Defendant further deceives customers by failing to disclose its dishonest practices in its disclaimers contained in Defendant’s customer agreements. Buried in the  fine print of Defendant’s lengthy, misleading, contradictory, and largely incoherent computer-generated customer agreement, Defendant purports to innocuously “disclose” and “disclaim” to the customer that, at times, the Defendant may act as a “principal” in transactions, which may result in the customer’s not getting the “best price” on certain trades.
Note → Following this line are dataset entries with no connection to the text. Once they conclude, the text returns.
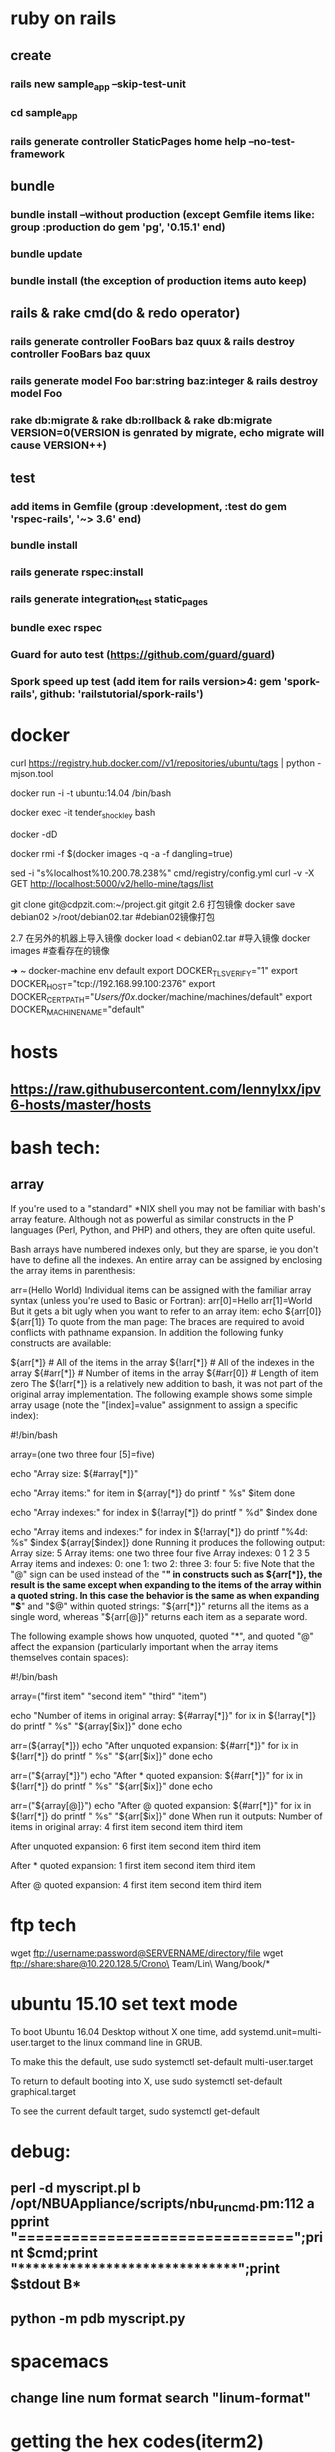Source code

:* ruby on rails
** create
*** rails new sample_app --skip-test-unit
*** cd sample_app
*** rails generate controller StaticPages home help --no-test-framework
** bundle
*** bundle install --without production (except Gemfile items like: group :production do gem 'pg', '0.15.1' end)
*** bundle update
*** bundle install (the exception of production items auto keep)
** rails & rake cmd(do & redo operator)
*** rails generate controller FooBars baz quux & rails destroy controller FooBars baz quux
*** rails generate model Foo bar:string baz:integer & rails destroy model Foo
*** rake db:migrate & rake db:rollback & rake db:migrate VERSION=0(VERSION is genrated by migrate, echo migrate will cause VERSION++)
** test
*** add items in Gemfile (group :development, :test do gem 'rspec-rails', '~> 3.6' end)
*** bundle install
*** rails generate rspec:install
*** rails generate integration_test static_pages
*** bundle exec rspec
*** Guard for auto test (https://github.com/guard/guard)
*** Spork speed up test (add item for rails version>4: gem 'spork-rails', github: 'railstutorial/spork-rails')
* docker
curl https://registry.hub.docker.com//v1/repositories/ubuntu/tags | python -mjson.tool

docker run -i -t ubuntu:14.04 /bin/bash

docker exec -it tender_shockley bash

docker -dD

docker rmi -f $(docker images -q -a -f dangling=true)


sed -i "s%localhost%10.200.78.238%" cmd/registry/config.yml
curl -v -X GET http://localhost:5000/v2/hello-mine/tags/list

git clone git@cdpzit.com:~/project.git gitgit
2.6 打包镜像
docker save debian02 >/root/debian02.tar   #debian02镜像打包

2.7 在另外的机器上导入镜像
docker load < debian02.tar   #导入镜像
docker images   #查看存在的镜像

➜  ~  docker-machine env default
export DOCKER_TLS_VERIFY="1"
export DOCKER_HOST="tcp://192.168.99.100:2376"
export DOCKER_CERT_PATH="/Users/f0x/.docker/machine/machines/default"
export DOCKER_MACHINE_NAME="default"

* hosts
** https://raw.githubusercontent.com/lennylxx/ipv6-hosts/master/hosts
* bash tech:
** array
If you're used to a "standard" *NIX shell you may not be familiar with bash's array feature. Although not as powerful as similar constructs in the P languages (Perl, Python, and PHP) and others, they are often quite useful.

Bash arrays have numbered indexes only, but they are sparse, ie you don't have to define all the indexes. An entire array can be assigned by enclosing the array items in parenthesis:

  arr=(Hello World)
Individual items can be assigned with the familiar array syntax (unless you're used to Basic or Fortran):
  arr[0]=Hello
  arr[1]=World
But it gets a bit ugly when you want to refer to an array item:
  echo ${arr[0]} ${arr[1]}
To quote from the man page:
The braces are required to avoid conflicts with pathname expansion.
In addition the following funky constructs are available:

  ${arr[*]}         # All of the items in the array
  ${!arr[*]}        # All of the indexes in the array
  ${#arr[*]}        # Number of items in the array
  ${#arr[0]}        # Length of item zero
The ${!arr[*]} is a relatively new addition to bash, it was not part of the original array implementation.
The following example shows some simple array usage (note the "[index]=value" assignment to assign a specific index):

#!/bin/bash

array=(one two three four [5]=five)

echo "Array size: ${#array[*]}"

echo "Array items:"
for item in ${array[*]}
do
    printf "   %s\n" $item
done

echo "Array indexes:"
for index in ${!array[*]}
do
    printf "   %d\n" $index
done

echo "Array items and indexes:"
for index in ${!array[*]}
do
    printf "%4d: %s\n" $index ${array[$index]}
done
Running it produces the following output:
Array size: 5
Array items:
   one
   two
   three
   four
   five
Array indexes:
   0
   1
   2
   3
   5
Array items and indexes:
   0: one
   1: two
   2: three
   3: four
   5: five
Note that the "@" sign can be used instead of the "*" in constructs such as ${arr[*]}, the result is the same except when expanding to the items of the array within a quoted string. In this case the behavior is the same as when expanding "$*" and "$@" within quoted strings: "${arr[*]}" returns all the items as a single word, whereas "${arr[@]}" returns each item as a separate word.

The following example shows how unquoted, quoted "*", and quoted "@" affect the expansion (particularly important when the array items themselves contain spaces):

#!/bin/bash

array=("first item" "second item" "third" "item")

echo "Number of items in original array: ${#array[*]}"
for ix in ${!array[*]}
do
    printf "   %s\n" "${array[$ix]}"
done
echo

arr=(${array[*]})
echo "After unquoted expansion: ${#arr[*]}"
for ix in ${!arr[*]}
do
    printf "   %s\n" "${arr[$ix]}"
done
echo

arr=("${array[*]}")
echo "After * quoted expansion: ${#arr[*]}"
for ix in ${!arr[*]}
do
    printf "   %s\n" "${arr[$ix]}"
done
echo

arr=("${array[@]}")
echo "After @ quoted expansion: ${#arr[*]}"
for ix in ${!arr[*]}
do
    printf "   %s\n" "${arr[$ix]}"
done
When run it outputs:
Number of items in original array: 4
   first item
   second item
   third
   item

After unquoted expansion: 6
   first
   item
   second
   item
   third
   item

After * quoted expansion: 1
   first item second item third item

After @ quoted expansion: 4
   first item
   second item
   third
   item
* ftp tech
wget ftp://username:password@SERVERNAME/directory/file
wget ftp://share:share@10.220.128.5/Crono\ Team/Lin\ Wang/book/*
* ubuntu 15.10 set text mode
To boot Ubuntu 16.04 Desktop without X one time, add systemd.unit=multi-user.target to the linux command line in GRUB.

To make this the default, use
sudo systemctl set-default multi-user.target

To return to default booting into X, use
sudo systemctl set-default graphical.target

To see the current default target,
sudo systemctl get-default

* debug:
** perl -d myscript.pl b /opt/NBUAppliance/scripts/nbu_runcmd.pm:112 a pprint "\n===============================\n";print $cmd;print "\n*******************************\n";print $stdout B*
** python -m pdb myscript.py
* spacemacs
** change line num format search "linum-format"
* getting the hex codes(iterm2)
** xxd -psd & just input key
* git store username&password local
$ git config credential.helper store
$ git push http://example.com/repo.git
Username: <type your username>
Password: <type your password>

[several days later]
$ git push http://example.com/repo.git
[your credentials are used automatically]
In fact, Defendant does not act as a “principal” in a “market” at all; rather, the Defendant acts as a well-armed and unscrupulous adversary to its customer, with superior knowledge, a technological advantage, one which ignores its own Code of Conduct, and which intentionally defrauds unwitting customers.
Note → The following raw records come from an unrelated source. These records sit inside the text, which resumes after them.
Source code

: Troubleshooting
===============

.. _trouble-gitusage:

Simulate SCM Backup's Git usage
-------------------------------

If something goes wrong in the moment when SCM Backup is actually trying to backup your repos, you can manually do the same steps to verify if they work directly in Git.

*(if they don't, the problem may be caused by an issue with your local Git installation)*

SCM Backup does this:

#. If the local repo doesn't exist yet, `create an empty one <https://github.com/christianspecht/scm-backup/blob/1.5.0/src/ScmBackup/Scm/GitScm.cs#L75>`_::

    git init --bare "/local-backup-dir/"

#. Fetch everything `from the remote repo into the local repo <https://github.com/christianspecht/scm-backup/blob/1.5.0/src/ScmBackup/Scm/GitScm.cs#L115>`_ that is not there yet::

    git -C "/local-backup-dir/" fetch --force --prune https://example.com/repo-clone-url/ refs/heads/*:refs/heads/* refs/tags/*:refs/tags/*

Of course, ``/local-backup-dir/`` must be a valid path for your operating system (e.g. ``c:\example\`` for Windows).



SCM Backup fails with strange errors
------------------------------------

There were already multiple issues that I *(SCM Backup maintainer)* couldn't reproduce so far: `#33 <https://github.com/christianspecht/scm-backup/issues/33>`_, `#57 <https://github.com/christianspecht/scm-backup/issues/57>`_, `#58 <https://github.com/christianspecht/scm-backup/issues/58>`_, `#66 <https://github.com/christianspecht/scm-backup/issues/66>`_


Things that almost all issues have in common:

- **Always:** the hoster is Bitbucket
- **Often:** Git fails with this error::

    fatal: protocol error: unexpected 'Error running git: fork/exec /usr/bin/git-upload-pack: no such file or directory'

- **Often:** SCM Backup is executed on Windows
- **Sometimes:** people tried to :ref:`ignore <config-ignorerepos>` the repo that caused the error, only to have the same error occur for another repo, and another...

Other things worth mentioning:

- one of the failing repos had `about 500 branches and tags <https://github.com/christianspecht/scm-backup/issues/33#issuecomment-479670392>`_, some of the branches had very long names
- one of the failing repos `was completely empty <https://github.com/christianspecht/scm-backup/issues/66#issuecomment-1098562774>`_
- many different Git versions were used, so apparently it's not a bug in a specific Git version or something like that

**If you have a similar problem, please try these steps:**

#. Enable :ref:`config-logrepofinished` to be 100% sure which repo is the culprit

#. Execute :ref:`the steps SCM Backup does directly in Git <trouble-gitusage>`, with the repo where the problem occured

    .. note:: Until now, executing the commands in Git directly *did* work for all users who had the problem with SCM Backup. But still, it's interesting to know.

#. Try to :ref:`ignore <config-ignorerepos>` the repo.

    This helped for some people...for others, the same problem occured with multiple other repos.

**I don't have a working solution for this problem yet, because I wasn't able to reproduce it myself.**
Defendant has worked with software companies and individual software programmers to modify its back-end systems and middleware to enable it to engage in the dishonest trading practices described below. Defendant has modified its trading platform so that many of these dishonest trading practices are applied to a customer’s account by automated computerized algorithms. Through this association, Defendant has also modified its trading platform to include a sophisticated back-end administrative console which provides Defendant and its employees a series of system commands designed, each accessible through a drop down menu, to execute many of the dishonest trading practices described below. All of these software modifications have been implemented by Defendant to prevent customers from making money and to cause customers to lose money to Defendant.
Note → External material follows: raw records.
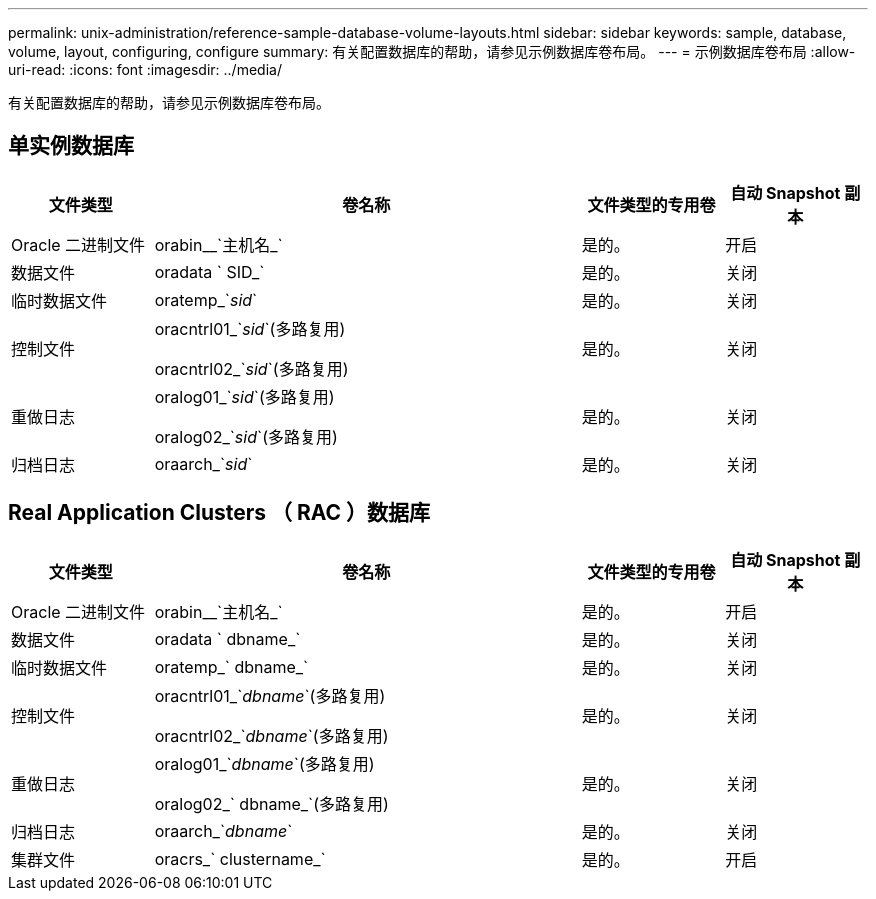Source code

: ---
permalink: unix-administration/reference-sample-database-volume-layouts.html 
sidebar: sidebar 
keywords: sample, database, volume, layout, configuring, configure 
summary: 有关配置数据库的帮助，请参见示例数据库卷布局。 
---
= 示例数据库卷布局
:allow-uri-read: 
:icons: font
:imagesdir: ../media/


[role="lead"]
有关配置数据库的帮助，请参见示例数据库卷布局。



== 单实例数据库

[cols="1a,3a,1a,1a"]
|===
| 文件类型 | 卷名称 | 文件类型的专用卷 | 自动 Snapshot 副本 


 a| 
Oracle 二进制文件
 a| 
orabin__`主机名_`
 a| 
是的。
 a| 
开启



 a| 
数据文件
 a| 
oradata ` SID_`
 a| 
是的。
 a| 
关闭



 a| 
临时数据文件
 a| 
oratemp_`_sid_`
 a| 
是的。
 a| 
关闭



 a| 
控制文件
 a| 
oracntrl01_`_sid_`(多路复用)

oracntrl02_`_sid_`(多路复用)
 a| 
是的。
 a| 
关闭



 a| 
重做日志
 a| 
oralog01_`_sid_`(多路复用)

oralog02_`_sid_`(多路复用)
 a| 
是的。
 a| 
关闭



 a| 
归档日志
 a| 
oraarch_`_sid_`
 a| 
是的。
 a| 
关闭

|===


== Real Application Clusters （ RAC ）数据库

[cols="1a,3a,1a,1a"]
|===
| 文件类型 | 卷名称 | 文件类型的专用卷 | 自动 Snapshot 副本 


 a| 
Oracle 二进制文件
 a| 
orabin__`主机名_`
 a| 
是的。
 a| 
开启



 a| 
数据文件
 a| 
oradata ` dbname_`
 a| 
是的。
 a| 
关闭



 a| 
临时数据文件
 a| 
oratemp_` dbname_`
 a| 
是的。
 a| 
关闭



 a| 
控制文件
 a| 
oracntrl01_`_dbname_`(多路复用)

oracntrl02_`_dbname_`(多路复用)
 a| 
是的。
 a| 
关闭



 a| 
重做日志
 a| 
oralog01_`_dbname_`(多路复用)

oralog02_` dbname_`(多路复用)
 a| 
是的。
 a| 
关闭



 a| 
归档日志
 a| 
oraarch_`_dbname_`
 a| 
是的。
 a| 
关闭



 a| 
集群文件
 a| 
oracrs_` clustername_`
 a| 
是的。
 a| 
开启

|===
Defendant’s dishonest trading practices include, but are not limited to, the following:

a. Slow Server Command: When a customer is engaged in profitable trading activity, Defendant routes the customer’s account to a “slow server,” causing trade execution to be slowed down, and allowing Defendant the time to hijack any potential profit in the trade by buying and selling in-between the customer’s order and the real market, with Defendant’s taking any profit and leaving the customer victimized with no money for his or her effort;

b. False “Error” Messages: Defendant uses its administrative back-end software to prevent the customer from closing out a profitable trade and instead causes the trading system to generate any one of a series of “error” messages to the customer, blocking the customer’s efforts to finalize what would have been a profitable order;

c. Flash Trades: Defendant, in a practice known as “stop hunting,” manipulates the market price of the traded currency, including printing bogus “flash trades” which move the “market” to trigger the customer’s stop order for a given trade, essentially closing the customer out of that trade;

d. Arbitrary Margin Rules: Defendant arbitrarily changes the margin rules on Fridays for an ensuing week without any notice to the customer, which results in the customer’s being deprived of any trading advantages or leverage opportunities they may have, and again causing the customer’s account to be closed out in favor of Defendant;

e. Abuse of “Slippage”: Defendant, in a practice known as “slipping a trade,” takes advantage of “slippage” in a given trade. “Slippage” is the change in price between the time when a price is quoted and a market order is placed. It is customarily caused by market movement while the trade is being executed. The incidence of “slippage” should roughly be equal in favor of the customer and the broker. Defying all laws of probability, in almost every case, Defendant’s customers suffer losses as a result of “slippage” at grossly greater percentages than Defendant does, which can only be explained by Defendant’s manipulation of pricing; and

“Slow Fill” and “No Fill” Commands: Defendant often fails to execute valid and profitable trade orders entered by the customer and instead causes the trading system to generate a “slow fill” or “no fill” message to the customer as the customer attempts to close out a profitable trade, preventing the customer from making a profit while generating illicit profits for Defendant.